Dataset records:

= = =

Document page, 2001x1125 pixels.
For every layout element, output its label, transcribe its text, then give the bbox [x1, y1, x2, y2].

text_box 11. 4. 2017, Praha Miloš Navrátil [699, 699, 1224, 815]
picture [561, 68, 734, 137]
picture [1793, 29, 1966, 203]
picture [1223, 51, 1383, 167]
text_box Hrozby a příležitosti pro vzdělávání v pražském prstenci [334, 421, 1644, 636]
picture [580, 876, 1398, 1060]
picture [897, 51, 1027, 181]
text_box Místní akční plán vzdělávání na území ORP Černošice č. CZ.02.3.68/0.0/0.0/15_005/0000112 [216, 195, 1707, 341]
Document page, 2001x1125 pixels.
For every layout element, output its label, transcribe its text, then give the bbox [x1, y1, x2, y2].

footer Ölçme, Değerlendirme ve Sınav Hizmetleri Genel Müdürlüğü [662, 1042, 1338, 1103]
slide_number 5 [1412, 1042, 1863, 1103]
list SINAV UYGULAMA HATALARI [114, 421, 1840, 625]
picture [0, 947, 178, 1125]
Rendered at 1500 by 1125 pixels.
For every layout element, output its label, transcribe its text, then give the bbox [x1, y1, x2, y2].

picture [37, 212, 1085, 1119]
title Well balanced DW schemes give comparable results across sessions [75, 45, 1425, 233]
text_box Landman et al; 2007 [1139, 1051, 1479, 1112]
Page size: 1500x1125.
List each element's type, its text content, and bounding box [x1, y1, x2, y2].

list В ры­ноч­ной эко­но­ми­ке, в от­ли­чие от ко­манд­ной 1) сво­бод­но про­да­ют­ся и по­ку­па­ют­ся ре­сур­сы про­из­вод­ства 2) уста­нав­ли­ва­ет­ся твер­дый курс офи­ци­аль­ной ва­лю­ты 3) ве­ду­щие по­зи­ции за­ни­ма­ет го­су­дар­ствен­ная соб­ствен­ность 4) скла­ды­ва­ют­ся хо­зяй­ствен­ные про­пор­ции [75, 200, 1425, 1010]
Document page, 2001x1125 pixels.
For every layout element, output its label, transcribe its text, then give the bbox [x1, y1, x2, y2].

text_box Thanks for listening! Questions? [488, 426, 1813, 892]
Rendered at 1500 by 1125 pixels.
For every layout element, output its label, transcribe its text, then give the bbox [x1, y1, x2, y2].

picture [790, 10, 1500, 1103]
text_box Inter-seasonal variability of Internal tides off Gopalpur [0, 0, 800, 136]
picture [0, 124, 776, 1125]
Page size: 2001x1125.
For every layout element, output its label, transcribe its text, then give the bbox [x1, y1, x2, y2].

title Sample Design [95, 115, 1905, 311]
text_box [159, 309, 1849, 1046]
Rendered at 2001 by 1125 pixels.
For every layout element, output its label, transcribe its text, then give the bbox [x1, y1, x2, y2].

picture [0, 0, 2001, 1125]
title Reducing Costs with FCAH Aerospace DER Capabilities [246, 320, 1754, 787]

= = =

Problem details: Every entry needs to be copied again, word for word.

Solution for this task:
Document page, 2001x1125 pixels.
For every layout element, output its label, transcribe its text, then give the bbox [x1, y1, x2, y2].

text_box 11. 4. 2017, Praha Miloš Navrátil [699, 699, 1224, 815]
picture [561, 68, 734, 137]
picture [1793, 29, 1966, 203]
picture [1223, 51, 1383, 167]
text_box Hrozby a příležitosti pro vzdělávání v pražském prstenci [334, 421, 1644, 636]
picture [580, 876, 1398, 1060]
picture [897, 51, 1027, 181]
text_box Místní akční plán vzdělávání na území ORP Černošice č. CZ.02.3.68/0.0/0.0/15_005/0000112 [216, 195, 1707, 341]
Document page, 2001x1125 pixels.
For every layout element, output its label, transcribe its text, then give the bbox [x1, y1, x2, y2].

footer Ölçme, Değerlendirme ve Sınav Hizmetleri Genel Müdürlüğü [662, 1042, 1338, 1103]
slide_number 5 [1412, 1042, 1863, 1103]
list SINAV UYGULAMA HATALARI [114, 421, 1840, 625]
picture [0, 947, 178, 1125]
Rendered at 1500 by 1125 pixels.
For every layout element, output its label, transcribe its text, then give the bbox [x1, y1, x2, y2].

picture [37, 212, 1085, 1119]
title Well balanced DW schemes give comparable results across sessions [75, 45, 1425, 233]
text_box Landman et al; 2007 [1139, 1051, 1479, 1112]
Page size: 1500x1125.
List each element's type, its text content, and bounding box [x1, y1, x2, y2].

list В ры­ноч­ной эко­но­ми­ке, в от­ли­чие от ко­манд­ной 1) сво­бод­но про­да­ют­ся и по­ку­па­ют­ся ре­сур­сы про­из­вод­ства 2) уста­нав­ли­ва­ет­ся твер­дый курс офи­ци­аль­ной ва­лю­ты 3) ве­ду­щие по­зи­ции за­ни­ма­ет го­су­дар­ствен­ная соб­ствен­ность 4) скла­ды­ва­ют­ся хо­зяй­ствен­ные про­пор­ции [75, 200, 1425, 1010]
Document page, 2001x1125 pixels.
For every layout element, output its label, transcribe its text, then give the bbox [x1, y1, x2, y2].

text_box Thanks for listening! Questions? [488, 426, 1813, 892]
Rendered at 1500 by 1125 pixels.
For every layout element, output its label, transcribe its text, then give the bbox [x1, y1, x2, y2].

picture [790, 10, 1500, 1103]
text_box Inter-seasonal variability of Internal tides off Gopalpur [0, 0, 800, 136]
picture [0, 124, 776, 1125]
Page size: 2001x1125.
For every layout element, output its label, transcribe its text, then give the bbox [x1, y1, x2, y2].

title Sample Design [95, 115, 1905, 311]
text_box [159, 309, 1849, 1046]
Rendered at 2001 by 1125 pixels.
For every layout element, output its label, transcribe its text, then give the bbox [x1, y1, x2, y2].

picture [0, 0, 2001, 1125]
title Reducing Costs with FCAH Aerospace DER Capabilities [246, 320, 1754, 787]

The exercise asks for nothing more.